Thursday, November 19, 2009

Solaris Patching Made Simple

Most data centers I've encountered tackled their patching strategy a long time ago. Some may have revisited it when Live Upgrade was introduced, but in general the process doesn't change much once it is created. Why? Patching isn't glorious and exciting. We tend to take it for granted when it works, and "deal with it" when it doesn't. I have to admit I have been guilty of not paying a lot of attention to the guts of Solaris patching for years because all the sites I've worked at had a process and I was busy doing other things. Until now, that is.

I'm currently tasked with designing an Enterprise patching strategy for Solaris servers. What started out as a project I considered pretty dry turned into something I'm really glad to have the opportunity to work on. Why? Because I'm excited about the approach Sun is recommending. I think a lot of the things I used to dislike about patching Sun systems are on their way out.

If you haven't already seen it, Sun's On-Line Learning Center has a new course: Solaris 10 Patching Best Practices(WS-2700-S10). It's free, so even in the current climate of slashed training budgets you can still learn the new way of approaching updates. You should be able to get through it in an average work day and still keep up with email.

For a long time sites with more advanced Sun support have been able to leverage a patch baseline known as EIS, or Enterprise Installation Standards. However, if you didn't have some form of advanced interaction with Sun, or the xVM Operations Center (xVMOC) you don't have regular access to EIS. That left you with maintenance updates/upgrades, recommended clusters, SunAlert cluster, or the "Dim Sum" approach of grabbing an analysis off a current patchdiag.xref and installing the patchlist-du-jour. Which path is the right one?

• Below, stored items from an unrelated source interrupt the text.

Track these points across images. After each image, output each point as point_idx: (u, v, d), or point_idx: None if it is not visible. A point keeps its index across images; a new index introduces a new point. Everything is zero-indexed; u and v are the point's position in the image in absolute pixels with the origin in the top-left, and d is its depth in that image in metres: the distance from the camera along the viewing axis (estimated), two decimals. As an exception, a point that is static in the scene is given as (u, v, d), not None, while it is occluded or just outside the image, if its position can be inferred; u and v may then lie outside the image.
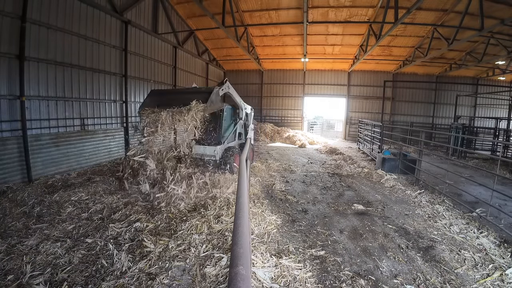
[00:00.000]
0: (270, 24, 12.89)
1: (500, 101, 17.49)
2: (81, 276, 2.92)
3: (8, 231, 3.84)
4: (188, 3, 11.82)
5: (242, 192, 1.93)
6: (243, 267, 0.93)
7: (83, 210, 4.61)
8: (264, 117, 20.17)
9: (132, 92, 9.97)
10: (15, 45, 5.78)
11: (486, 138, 14.50)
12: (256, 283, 2.82)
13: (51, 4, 6.54)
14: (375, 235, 4.14)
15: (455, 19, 10.44)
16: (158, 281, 2.87)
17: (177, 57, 13.06)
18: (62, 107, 7.12)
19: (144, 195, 5.27)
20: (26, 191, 5.21)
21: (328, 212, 5.08)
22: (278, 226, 4.31)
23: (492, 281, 3.05)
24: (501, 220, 4.83)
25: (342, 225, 4.51)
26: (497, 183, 5.08)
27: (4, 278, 2.84)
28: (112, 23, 8.70)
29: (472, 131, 13.43)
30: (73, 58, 7.28)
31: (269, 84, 20.14)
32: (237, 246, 1.11)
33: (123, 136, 9.52)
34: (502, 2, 9.02)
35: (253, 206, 4.97)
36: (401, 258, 3.49)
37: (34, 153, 6.30)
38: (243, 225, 1.36)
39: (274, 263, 3.17)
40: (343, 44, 15.16)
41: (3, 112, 5.72)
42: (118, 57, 9.09)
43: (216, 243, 3.60)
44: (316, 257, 3.47)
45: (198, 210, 4.65)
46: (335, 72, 19.16)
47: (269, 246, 3.70)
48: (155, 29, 11.02)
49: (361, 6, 11.13)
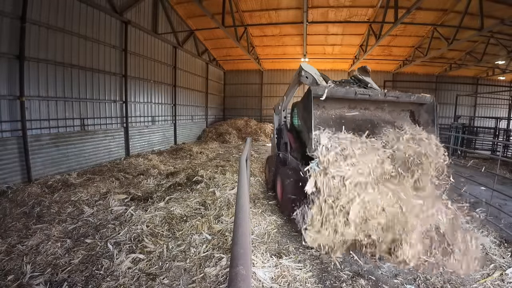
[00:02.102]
0: (270, 24, 12.89)
1: (500, 100, 17.49)
2: (81, 276, 2.93)
3: (8, 231, 3.84)
4: (188, 3, 11.82)
5: (242, 192, 1.94)
6: (243, 267, 0.93)
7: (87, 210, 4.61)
8: (264, 117, 20.16)
9: (132, 92, 9.97)
10: (15, 45, 5.77)
11: (486, 138, 14.50)
12: (256, 283, 2.82)
13: (51, 4, 6.54)
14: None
15: (455, 19, 10.44)
16: (158, 281, 2.87)
17: (177, 57, 13.06)
18: (62, 107, 7.12)
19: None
20: (26, 191, 5.20)
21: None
22: (278, 226, 4.31)
23: (492, 280, 3.05)
24: (501, 220, 4.82)
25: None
26: (497, 183, 5.08)
27: (4, 278, 2.84)
28: (112, 23, 8.70)
29: (472, 131, 13.43)
30: (73, 58, 7.27)
31: (269, 84, 20.14)
32: (237, 246, 1.11)
33: (123, 136, 9.52)
34: (502, 2, 9.02)
35: (253, 206, 4.97)
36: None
37: (34, 153, 6.30)
38: (243, 225, 1.36)
39: (274, 263, 3.17)
40: (343, 44, 15.16)
41: (3, 112, 5.72)
42: (118, 57, 9.09)
43: (216, 243, 3.60)
44: (316, 257, 3.47)
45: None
46: (335, 72, 19.14)
47: (269, 246, 3.70)
48: (155, 29, 11.02)
49: (361, 6, 11.14)
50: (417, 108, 4.23)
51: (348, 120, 3.91)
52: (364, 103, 4.11)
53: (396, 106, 4.25)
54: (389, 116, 4.21)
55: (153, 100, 11.45)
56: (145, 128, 10.95)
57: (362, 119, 4.02)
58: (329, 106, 3.93)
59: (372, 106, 4.21)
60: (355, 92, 3.66)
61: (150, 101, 11.22)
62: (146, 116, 11.01)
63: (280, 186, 4.99)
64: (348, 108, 4.11)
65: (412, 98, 3.92)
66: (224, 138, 15.23)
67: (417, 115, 4.27)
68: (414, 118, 4.27)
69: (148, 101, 11.09)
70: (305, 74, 4.26)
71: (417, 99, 3.97)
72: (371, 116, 4.12)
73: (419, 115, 4.25)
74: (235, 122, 17.75)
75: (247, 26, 12.74)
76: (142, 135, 10.73)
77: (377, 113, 4.24)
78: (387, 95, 3.81)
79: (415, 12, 10.12)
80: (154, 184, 6.29)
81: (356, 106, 4.14)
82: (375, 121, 3.97)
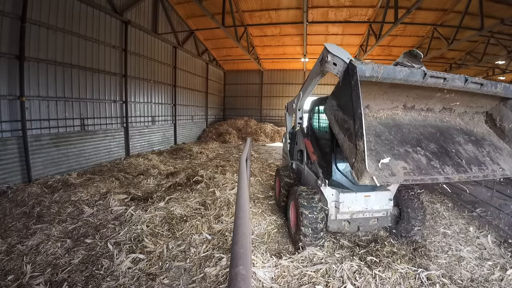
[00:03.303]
0: (270, 24, 12.90)
1: (500, 101, 17.47)
2: (81, 276, 2.93)
3: (8, 231, 3.85)
4: (188, 3, 11.82)
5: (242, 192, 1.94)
6: (243, 267, 0.93)
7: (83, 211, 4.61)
8: (264, 117, 20.17)
9: (132, 92, 9.97)
10: (15, 45, 5.77)
11: (486, 138, 14.46)
12: (256, 283, 2.82)
13: (51, 4, 6.54)
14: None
15: (455, 19, 10.44)
16: (158, 281, 2.87)
17: (177, 57, 13.06)
18: (62, 107, 7.12)
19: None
20: (26, 191, 5.20)
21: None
22: (278, 226, 4.31)
23: (492, 281, 3.04)
24: (501, 220, 4.82)
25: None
26: (497, 183, 5.08)
27: (5, 278, 2.84)
28: (112, 23, 8.70)
29: (472, 131, 13.38)
30: (73, 58, 7.27)
31: (269, 84, 20.15)
32: (237, 246, 1.11)
33: (123, 136, 9.52)
34: (502, 2, 9.02)
35: (253, 206, 4.97)
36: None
37: (34, 153, 6.31)
38: (243, 225, 1.36)
39: (274, 263, 3.17)
40: (343, 44, 15.14)
41: (3, 112, 5.72)
42: (118, 57, 9.09)
43: (216, 243, 3.60)
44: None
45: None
46: (335, 72, 19.15)
47: (269, 246, 3.70)
48: (155, 29, 11.02)
49: (361, 6, 11.14)
50: (497, 107, 3.03)
51: (405, 130, 2.65)
52: (427, 99, 2.85)
53: (469, 103, 3.00)
54: (462, 122, 3.01)
55: (153, 100, 11.45)
56: (145, 128, 10.95)
57: (425, 126, 2.79)
58: (375, 104, 2.71)
59: (438, 105, 2.94)
60: (423, 73, 2.41)
61: (150, 101, 11.22)
62: (146, 116, 11.01)
63: (293, 213, 3.82)
64: (403, 108, 2.86)
65: (499, 89, 2.72)
66: (224, 138, 15.24)
67: (499, 117, 3.04)
68: (494, 123, 3.08)
69: (148, 101, 11.09)
70: (332, 59, 2.73)
71: (505, 91, 2.76)
72: (437, 122, 2.90)
73: (501, 118, 3.00)
74: (235, 122, 17.76)
75: (247, 26, 12.74)
76: (142, 135, 10.73)
77: (445, 116, 3.00)
78: (469, 81, 2.56)
79: (415, 12, 10.12)
80: (154, 184, 6.29)
81: (414, 105, 2.88)
82: (444, 131, 2.76)
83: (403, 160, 2.29)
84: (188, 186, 5.87)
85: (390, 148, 2.36)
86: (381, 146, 2.35)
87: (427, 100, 2.83)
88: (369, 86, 2.40)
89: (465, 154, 2.56)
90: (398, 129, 2.60)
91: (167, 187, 5.92)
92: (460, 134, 2.67)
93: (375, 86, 2.43)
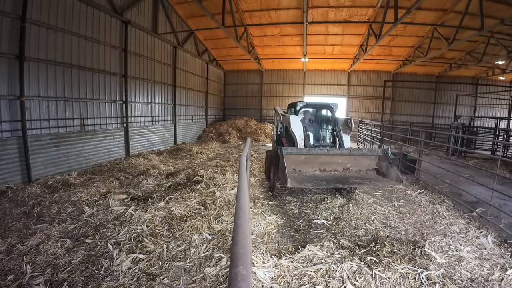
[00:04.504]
0: (270, 24, 12.90)
1: (500, 100, 17.49)
2: (81, 276, 2.93)
3: (8, 231, 3.84)
4: (188, 3, 11.82)
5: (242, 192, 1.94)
6: (243, 267, 0.93)
7: (83, 210, 4.61)
8: (264, 117, 20.17)
9: (132, 92, 9.97)
10: (15, 45, 5.77)
11: (486, 138, 14.49)
12: (256, 283, 2.82)
13: (51, 4, 6.54)
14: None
15: (455, 19, 10.44)
16: (158, 281, 2.87)
17: (177, 57, 13.06)
18: (62, 107, 7.12)
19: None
20: (26, 191, 5.20)
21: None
22: (278, 226, 4.31)
23: (492, 281, 3.04)
24: (501, 220, 4.82)
25: (342, 225, 4.50)
26: (497, 183, 5.08)
27: (4, 278, 2.84)
28: (112, 23, 8.71)
29: (472, 131, 13.42)
30: (73, 58, 7.27)
31: (269, 84, 20.15)
32: (237, 246, 1.11)
33: (123, 136, 9.52)
34: (502, 2, 9.02)
35: (253, 206, 4.97)
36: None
37: (34, 153, 6.31)
38: (243, 225, 1.36)
39: (274, 263, 3.17)
40: (343, 44, 15.16)
41: (3, 112, 5.72)
42: (118, 57, 9.09)
43: (216, 243, 3.60)
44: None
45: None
46: (335, 72, 19.16)
47: (269, 246, 3.70)
48: (155, 29, 11.02)
49: (361, 6, 11.14)
50: (379, 163, 5.11)
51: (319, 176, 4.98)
52: (331, 165, 5.12)
53: (359, 165, 5.14)
54: (358, 174, 5.07)
55: (153, 100, 11.46)
56: (145, 128, 10.95)
57: (332, 176, 5.04)
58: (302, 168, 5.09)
59: (339, 167, 5.12)
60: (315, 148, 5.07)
61: (150, 101, 11.22)
62: (146, 116, 11.01)
63: (272, 170, 6.03)
64: (319, 170, 5.12)
65: (364, 152, 5.15)
66: (224, 138, 15.24)
67: (380, 168, 5.09)
68: (379, 172, 5.07)
69: (148, 101, 11.09)
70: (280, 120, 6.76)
71: (369, 153, 5.13)
72: (341, 175, 5.05)
73: (381, 168, 5.04)
74: (235, 122, 17.76)
75: (247, 26, 12.74)
76: (142, 135, 10.73)
77: (346, 172, 5.11)
78: (341, 150, 5.13)
79: (415, 12, 10.12)
80: (154, 184, 6.28)
81: (326, 169, 5.12)
82: (342, 177, 4.95)
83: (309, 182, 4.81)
84: (188, 186, 5.86)
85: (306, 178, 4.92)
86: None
87: (332, 165, 5.13)
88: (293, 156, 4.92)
89: (353, 180, 4.88)
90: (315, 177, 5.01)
91: (167, 187, 5.91)
92: (353, 177, 4.86)
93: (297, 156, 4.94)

Here's what you don't want to do: Research all of Sun's white papers and best practices that remain available long after growing long in the tooth. The patching strategies and recommendations are a snarled mess of contradictions that lead to confusion, frustration, and eventually rolling your own because its better than nothing. The good news is that Sun's new training course brings some sanity to the plate.

The high level recommendation from Sun is very straight-forward. Start with the patch/package utilities updates from SunSolve to ensure your patching system is not going to introduce problems. Then install either the latest maintenance upgrade (ideally), or the latest maintenance patch set. This gives you a clean and well integrated baseline. Next, apply the SunAlert recommended cluster to attack any critical fixes that have become necessary since the last maintenance release. The training course implies that Sun plans to merge the Recommended and SunAlert clusters to reduce confusion - another great improvement.

What's great about this approach? First, it's simple. I can grab a few clusters and put together an easy to understand, easy to implement, repeatable process. Second, I'm a huge fan of the use of baselines. By minimizing the use of one-off patches we move to grabbing a baseline which includes the required fix. This means that while I'm introducing more change, I'm introducing a set of changes that went through QA at Sun. That doesn't remove my testing responsibility, but it means I'm standing on the shoulders of giants rather than hoping for the best. Even if I have a phenomenal test suite, it's not going to be as mature or comprehensive as Sun's internal processes. Third, my environment is going to be more consistent. Why? Because all the Solaris 10 servers will eventually end up on the same MU. Today I have similar patch levels on a wild assortment of MUs.

While there's a lot more to the training content, the other big point made throughout is that you need to use Live Upgrade. It's not just a feature you may want to try. It's how you should be patching Sun systems. The catch of course, is that not all systems are configured in a way that lends itself to LU. But the writing is on the wall, and my interpretation tells me I need to start (1) updating our site's reference architectures to move toward being LU-friendly, and (2) begin using LU on those systems which will support it conveniently so we start building site knowledge.